Exercício escrito 1
Diga se cada afirmação a seguir está de acordo com o texto sobre o ofício do poeta, respondendo sim ou não e citando literalmente as palavras do texto que decidem a questão. (a) O poeta de quem o texto trata é paulista. (b) Construir o poema é comparado a erguer um construto tijolo a tijolo. (c) O texto defende uma maneira descompromissada de fazer poesia.

Texto fornecido
-=-=-=-=-

Sobre o próprio
ofício, o poeta carioca teoriza para antepor suas considerações antes que se
esvaia toda a lubricidade que dá apetite a um propósito de vida, apresentando alternativas
mais concretas a uma forma descompromissada ou indiferente de se produzir poesia,
como se fosse bem mais um padrão de passar o tempo aos entediados ou aos abstraídos.
Não assim: construir
o poema parece-se a erigir um construto tijolo a tijolo, arar a terra devoluta
das palavras para fazê-las “confessar” a beleza que lhes subjaz, adubar um
terreno com fertilizantes para despertar a cada dia a volúpia necessária a deflorar
o véu que encobre o sentido último da realidade.
J.A.R. – H.C.
Fernando Mendes
Vianna
(1933-2006)

-=-=-=-=-

Dados do exercício
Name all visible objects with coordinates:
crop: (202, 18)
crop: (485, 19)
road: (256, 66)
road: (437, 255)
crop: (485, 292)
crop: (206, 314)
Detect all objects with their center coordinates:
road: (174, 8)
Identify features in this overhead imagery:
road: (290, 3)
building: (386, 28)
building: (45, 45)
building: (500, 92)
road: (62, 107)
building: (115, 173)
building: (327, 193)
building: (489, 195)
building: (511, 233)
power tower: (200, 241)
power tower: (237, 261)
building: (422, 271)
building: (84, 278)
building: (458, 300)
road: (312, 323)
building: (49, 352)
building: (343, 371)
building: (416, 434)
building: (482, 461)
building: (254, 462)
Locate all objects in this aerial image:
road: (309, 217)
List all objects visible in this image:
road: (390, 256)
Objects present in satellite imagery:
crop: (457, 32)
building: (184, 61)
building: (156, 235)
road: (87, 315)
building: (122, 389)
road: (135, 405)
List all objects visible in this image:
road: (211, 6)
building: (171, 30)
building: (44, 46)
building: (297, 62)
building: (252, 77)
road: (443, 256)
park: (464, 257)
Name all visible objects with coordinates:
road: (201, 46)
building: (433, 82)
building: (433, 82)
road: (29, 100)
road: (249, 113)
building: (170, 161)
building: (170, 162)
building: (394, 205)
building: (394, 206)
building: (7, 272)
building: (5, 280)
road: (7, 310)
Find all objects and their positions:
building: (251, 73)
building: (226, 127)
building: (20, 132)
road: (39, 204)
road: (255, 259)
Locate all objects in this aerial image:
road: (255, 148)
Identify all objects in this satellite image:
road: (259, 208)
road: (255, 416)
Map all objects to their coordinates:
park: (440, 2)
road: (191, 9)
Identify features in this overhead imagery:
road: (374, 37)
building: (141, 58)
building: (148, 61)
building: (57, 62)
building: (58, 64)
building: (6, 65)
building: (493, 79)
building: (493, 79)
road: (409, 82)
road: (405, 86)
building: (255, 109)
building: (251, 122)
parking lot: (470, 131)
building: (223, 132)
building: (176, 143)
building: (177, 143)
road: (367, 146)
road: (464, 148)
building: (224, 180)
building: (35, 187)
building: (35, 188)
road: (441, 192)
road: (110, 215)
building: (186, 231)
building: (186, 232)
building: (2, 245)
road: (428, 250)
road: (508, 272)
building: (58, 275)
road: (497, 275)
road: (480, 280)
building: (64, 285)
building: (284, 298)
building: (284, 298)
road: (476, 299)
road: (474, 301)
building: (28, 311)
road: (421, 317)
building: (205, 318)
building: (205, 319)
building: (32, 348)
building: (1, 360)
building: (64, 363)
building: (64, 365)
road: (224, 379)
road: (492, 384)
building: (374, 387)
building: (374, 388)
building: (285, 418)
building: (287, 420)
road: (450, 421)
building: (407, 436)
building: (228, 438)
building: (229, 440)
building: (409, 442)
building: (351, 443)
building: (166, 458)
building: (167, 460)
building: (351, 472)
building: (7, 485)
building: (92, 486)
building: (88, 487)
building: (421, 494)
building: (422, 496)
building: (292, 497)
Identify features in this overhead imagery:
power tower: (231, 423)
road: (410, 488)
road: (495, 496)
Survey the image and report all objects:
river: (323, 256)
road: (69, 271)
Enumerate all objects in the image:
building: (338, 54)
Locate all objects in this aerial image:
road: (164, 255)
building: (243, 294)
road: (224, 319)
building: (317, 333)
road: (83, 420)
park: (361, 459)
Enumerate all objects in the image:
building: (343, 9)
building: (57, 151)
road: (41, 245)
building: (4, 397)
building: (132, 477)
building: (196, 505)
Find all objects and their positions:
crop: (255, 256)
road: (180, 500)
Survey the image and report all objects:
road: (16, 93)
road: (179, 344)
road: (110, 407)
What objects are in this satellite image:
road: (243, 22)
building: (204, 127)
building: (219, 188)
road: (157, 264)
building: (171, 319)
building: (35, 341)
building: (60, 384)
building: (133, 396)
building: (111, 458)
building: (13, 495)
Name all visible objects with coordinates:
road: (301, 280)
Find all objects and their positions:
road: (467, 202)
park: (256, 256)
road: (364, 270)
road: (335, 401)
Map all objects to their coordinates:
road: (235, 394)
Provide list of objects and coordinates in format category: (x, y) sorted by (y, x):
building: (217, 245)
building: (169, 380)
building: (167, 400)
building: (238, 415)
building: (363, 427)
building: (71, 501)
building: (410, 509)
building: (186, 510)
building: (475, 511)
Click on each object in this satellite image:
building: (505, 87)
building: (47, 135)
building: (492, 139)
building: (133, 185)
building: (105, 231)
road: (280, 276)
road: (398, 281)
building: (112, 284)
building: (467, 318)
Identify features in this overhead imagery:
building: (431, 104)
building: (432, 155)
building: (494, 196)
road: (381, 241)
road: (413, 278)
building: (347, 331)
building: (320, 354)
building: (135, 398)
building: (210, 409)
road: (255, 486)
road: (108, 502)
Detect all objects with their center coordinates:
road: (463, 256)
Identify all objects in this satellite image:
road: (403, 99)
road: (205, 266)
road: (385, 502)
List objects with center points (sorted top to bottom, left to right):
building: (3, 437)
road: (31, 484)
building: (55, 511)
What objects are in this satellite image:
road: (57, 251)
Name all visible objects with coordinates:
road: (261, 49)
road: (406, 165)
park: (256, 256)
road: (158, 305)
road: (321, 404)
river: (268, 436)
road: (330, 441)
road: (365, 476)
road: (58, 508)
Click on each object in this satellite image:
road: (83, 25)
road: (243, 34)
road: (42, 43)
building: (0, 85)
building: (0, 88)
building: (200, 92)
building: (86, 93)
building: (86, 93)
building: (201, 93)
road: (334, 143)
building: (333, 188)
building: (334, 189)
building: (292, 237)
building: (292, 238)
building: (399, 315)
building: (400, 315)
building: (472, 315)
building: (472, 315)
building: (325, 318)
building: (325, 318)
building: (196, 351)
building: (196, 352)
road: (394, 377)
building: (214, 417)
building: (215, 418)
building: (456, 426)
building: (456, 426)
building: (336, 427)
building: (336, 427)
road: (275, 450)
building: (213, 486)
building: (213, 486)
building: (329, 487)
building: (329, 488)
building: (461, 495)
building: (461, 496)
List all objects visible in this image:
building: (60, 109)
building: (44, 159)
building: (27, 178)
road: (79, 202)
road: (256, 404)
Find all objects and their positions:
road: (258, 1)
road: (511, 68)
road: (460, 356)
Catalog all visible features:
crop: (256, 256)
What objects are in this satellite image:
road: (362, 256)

-=-=-=-=-

Exercício escrito 2
Desloque cada coordenada das respostas nas entradas somando 133 a todos os números. Reescreva todas as linhas, pedidos incluídos, começando pela primeira linha das entradas e seguindo até a linha que contém "road: (174, 8)", inclusive.

Solução comentada 1
(a) Não: “o poeta carioca”.
(b) Sim: “construir o poema parece-se a erigir um construto tijolo a tijolo”.
(c) Não: “apresentando alternativas mais concretas a uma forma descompromissada ou indiferente de se produzir poesia”.

Solução comentada 2
Name all visible objects with coordinates:
crop: (335, 151)
crop: (618, 152)
road: (389, 199)
road: (570, 388)
crop: (618, 425)
crop: (339, 447)
Detect all objects with their center coordinates:
road: (307, 141)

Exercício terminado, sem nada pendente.